■ EXERCISE DESCRIPTION:
Reproduce word for word the part of the nouveau bug report that begins at "Now If i boot" and stops after "DisplayPort-1 and DisplayPort-2.".

■ EXCERPT TO READ:
● ● ● ● ● ● ●
I'll also attach the whole dmesg.

Created attachment 82692 [details]
dmesg-3.9.9-201.dbg01.fc18.x86_64-optimus_enabled-warn-traceback-after-trying-to-enable-dvi-monitor

Oh, one more interesting piece of information.. 

If I boot (power-on) the laptop *without* DVI cable connected, the nouveau connectors will show up in 'xrandr' output as DP-1, DP-2 and DP-3. 

Now If i boot (power-on) the laptop *with* DVI cable connected, the nouveau connectors will *NOT* show up in 'xrandr' most of the times, but during that maybe one time out of ten when they do show up in 'xrandr', they're actually called DisplayPort-0, DisplayPort-1 and DisplayPort-2. 

I wonder why that difference.. and if it's related to the issue I'm having or not. I'm only able to hit the nouveau kernel crash when the connectors are called DisplayPort-X, it seems. When the connectors are called DP-X, I'm not able to crash the kernel.

I think I'll open a separate bug about the non-consistent/random output detection for xrandr and changing connector names. 

So let's focus on the kernel crash and troubleshooting that in this bug. 
Any comments about the WARNING traceback I posted?

Ok separate bug opened:

"nouveau inconsistent changing output connector names in xrandr":
https://bugs.freedesktop.org/show_bug.cgi?id=68075

So let's focus on the kernel crash on this bug.
I just verified the same kernel crash also happens on Linux 3.10.4.

I built custom Linux 3.10.6 kernel with the patch from this bug's attachments (linux-3.9.9-gpu-drm-nouveau-warn-on-node-pages.patch) applied to add WARN_ON() to nouveau_vma_getmap() and I'm still hitting the same issue when enabling an output on nouveau gpu, which would lead to a hard kernel crash without the patch:


[   54.324698] ------------[ cut here ]------------
[   54.324764] WARNING: at drivers/gpu/drm/nouveau/nouveau_bo.c:952 nouveau_vma_getmap.isra.11+0xc1/0xe0 [nouveau]()
● ● ● ● ● ● ●
■ GIVEN RECORDS:
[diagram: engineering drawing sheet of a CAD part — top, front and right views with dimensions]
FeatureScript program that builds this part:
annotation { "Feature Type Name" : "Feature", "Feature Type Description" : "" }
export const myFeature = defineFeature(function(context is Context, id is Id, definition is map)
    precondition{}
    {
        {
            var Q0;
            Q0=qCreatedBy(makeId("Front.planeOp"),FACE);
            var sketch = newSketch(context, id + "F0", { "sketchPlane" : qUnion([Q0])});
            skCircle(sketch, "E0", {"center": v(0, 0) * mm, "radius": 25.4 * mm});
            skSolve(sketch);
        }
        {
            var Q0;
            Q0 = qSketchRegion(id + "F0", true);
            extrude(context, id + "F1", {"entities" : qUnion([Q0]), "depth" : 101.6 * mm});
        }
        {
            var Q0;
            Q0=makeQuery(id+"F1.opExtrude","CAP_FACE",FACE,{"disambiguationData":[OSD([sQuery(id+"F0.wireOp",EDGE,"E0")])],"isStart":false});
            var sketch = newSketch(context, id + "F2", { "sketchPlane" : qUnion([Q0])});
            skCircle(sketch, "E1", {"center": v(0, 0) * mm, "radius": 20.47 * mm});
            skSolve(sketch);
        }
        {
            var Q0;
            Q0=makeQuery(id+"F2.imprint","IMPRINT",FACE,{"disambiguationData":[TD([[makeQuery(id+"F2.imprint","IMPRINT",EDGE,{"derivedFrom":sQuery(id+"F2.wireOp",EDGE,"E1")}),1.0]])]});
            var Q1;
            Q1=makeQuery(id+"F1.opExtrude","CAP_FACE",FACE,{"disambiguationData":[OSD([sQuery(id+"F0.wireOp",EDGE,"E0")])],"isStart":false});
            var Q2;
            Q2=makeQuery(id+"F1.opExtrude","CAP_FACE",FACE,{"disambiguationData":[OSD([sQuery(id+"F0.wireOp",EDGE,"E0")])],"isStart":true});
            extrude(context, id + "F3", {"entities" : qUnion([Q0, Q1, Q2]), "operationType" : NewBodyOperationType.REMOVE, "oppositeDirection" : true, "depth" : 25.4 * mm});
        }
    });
● ● ● ● ● ● ●
■ SOLUTION FOR THIS TASK:
Now If i boot (power-on) the laptop *with* DVI cable connected, the nouveau connectors will *NOT* show up in 'xrandr' most of the times, but during that maybe one time out of ten when they do show up in 'xrandr', they're actually called DisplayPort-0, DisplayPort-1 and DisplayPort-2.